No Safe Street: A Survey of Violence Committed against Homeless People

Written by admin on . Posted in Awareness, Civil Rights, Hate Crimes, Violence Against the Homeless

The National Coalition for the Homeless is deeply saddened by the recent senseless attacks on men sleeping outdoors in San Diego that have left three dead and one more critically injured.

But we are not surprised.

Over the last several months, San Diego has been sweeping homeless encampments, constantly displacing residents who have nowhere else to go and disposing of items of personal and survival value. Quietly, the city laid down boulders beneath an overpass, on a side walk often used by houseless folks to rest.

Should any of us be surprised that a high school cheerleader was recently charged, along with two teenage brothers, in the beating death of a homeless man just outside of the city?

In the early 1990’s, the National Coalition for the Homeless noticed that a growing number of cities were passing ordinances banning everyday activities carried out by people who were homeless. Bans on panhandling, camping, or even sharing food in public places have since become common place in cities across the country, just as poverty and homelessness have been increasing.

No Safe Street: A Survey of Violence Committed against Homeless People a new report published by the National Coalition for the Homeless finds that over the last 17 years, at least 1,657 people experiencing homelessness have been the victims of violence perpetrated for the sole reason that they were unhoused at the time. This number includes 428 men and women who lost their lives for being homeless, and in the wrong place at the wrong time.

It is easy to see a correlation between the appearance of laws criminalizing homelessness, and the increase of hate crimes or violent acts against homeless people. A 2014 report from the National Law Center on Homelessness and Poverty found that out of 187 cities that have enacted some type of law criminalizing daily activities often carried out by people without stable housing, 21 cities were located in California (11%) and 17 were in Florida (9%).

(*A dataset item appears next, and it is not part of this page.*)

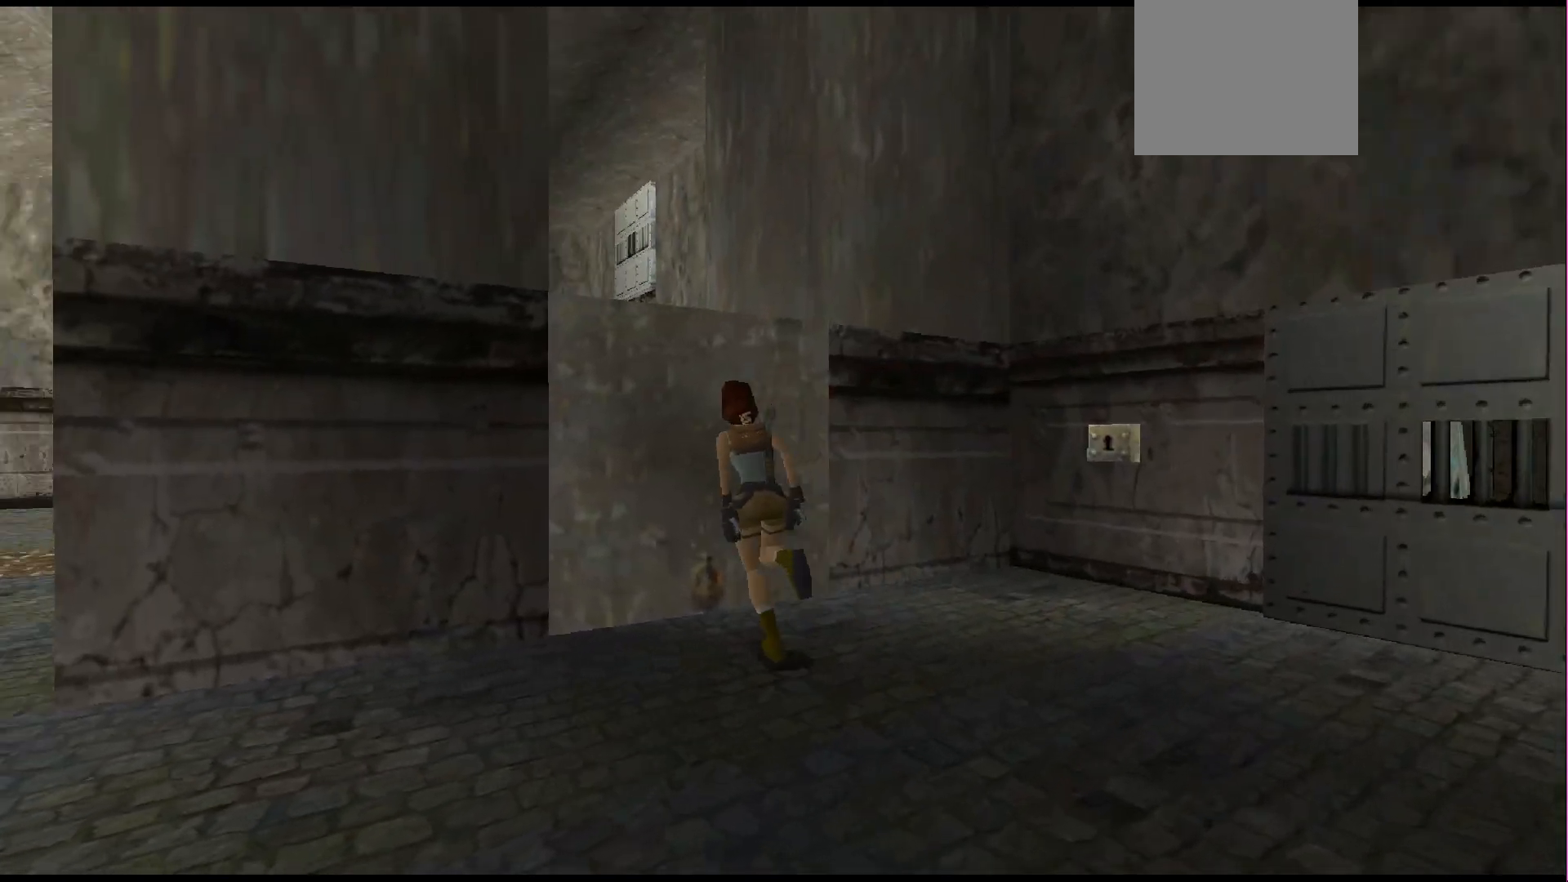
{"buttons": [], "events": [[33, "DPAD_LEFT", "up"], [33, "DPAD_UP", "up"]]}
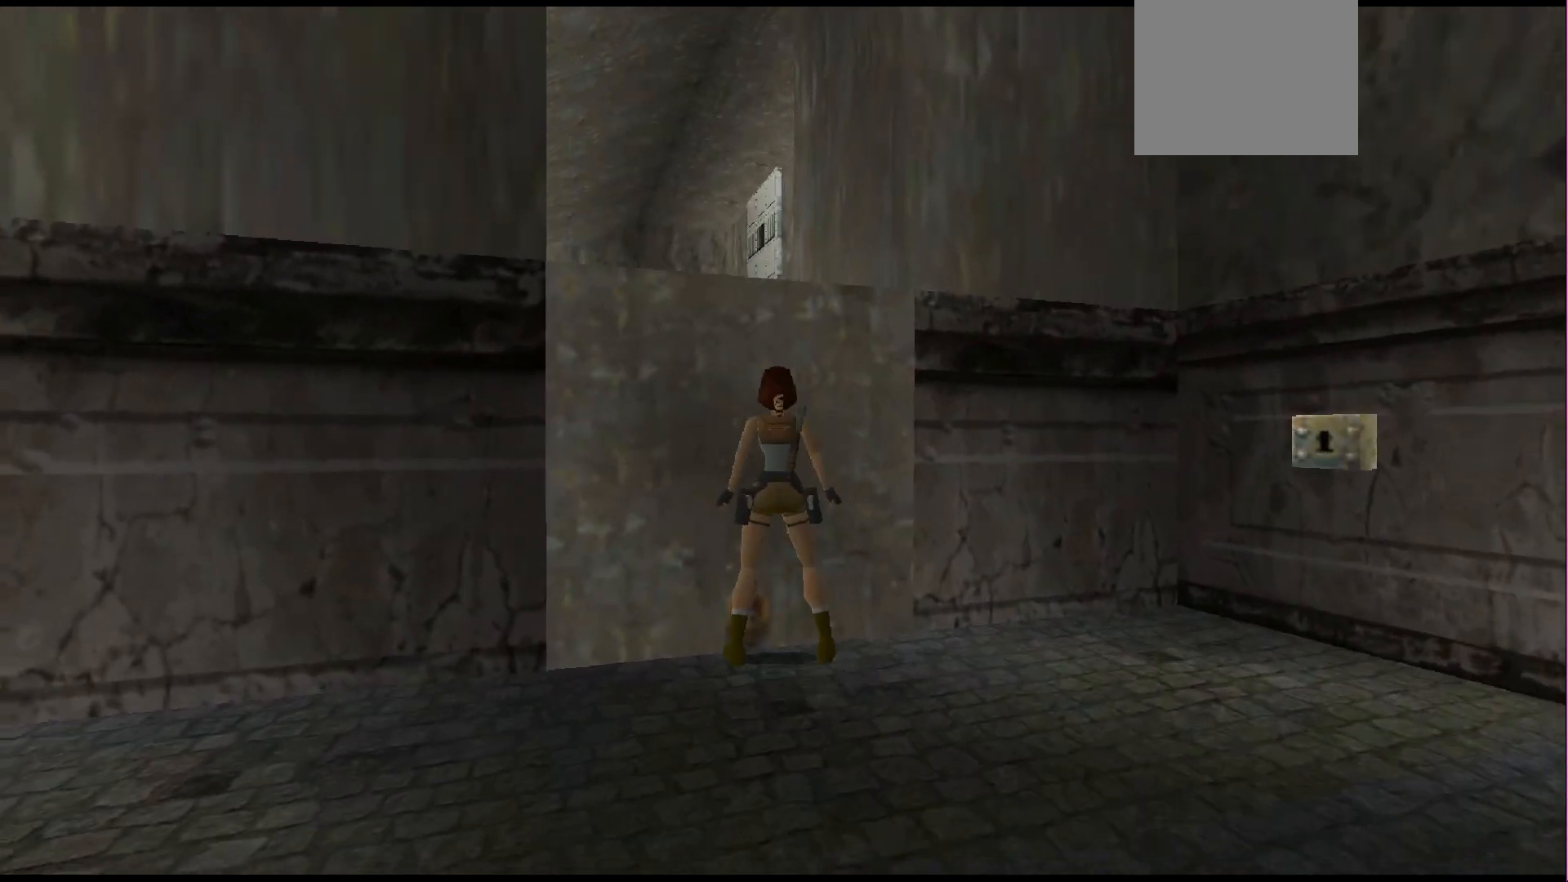
{"buttons": [], "events": [[33, "DPAD_LEFT", "down"], [433, "DPAD_LEFT", "up"]]}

No Safe Street finds that out of 199 attacks against homeless persons in 2014-2015, the largest share of incidents took place in California (43 attacks) and Florida (18 attacks).

One possible explanation for this is the message that criminalizing homelessness sends to the general public: “Homeless people do not matter and are not worthy of living in our city.” This message is blatant in the attitudes many cities have toward homeless people and can be used as an internal justification for attacking someone.

No Safe Street cites more than double the number of fatalities from bias motivated violence against people who are homeless than the FBI has tracked for all federally protected classes combined. Professor of Criminal Justice at California State University San Bernardino, Brian Levin, finds that “the characteristics of bias attacks against the homeless are very similar to that of hate crime in general. As with other hate crimes, offenders fit a pattern: typically, young male “thrill offenders” acting on stereotypes, seeking excitement and peer validation.”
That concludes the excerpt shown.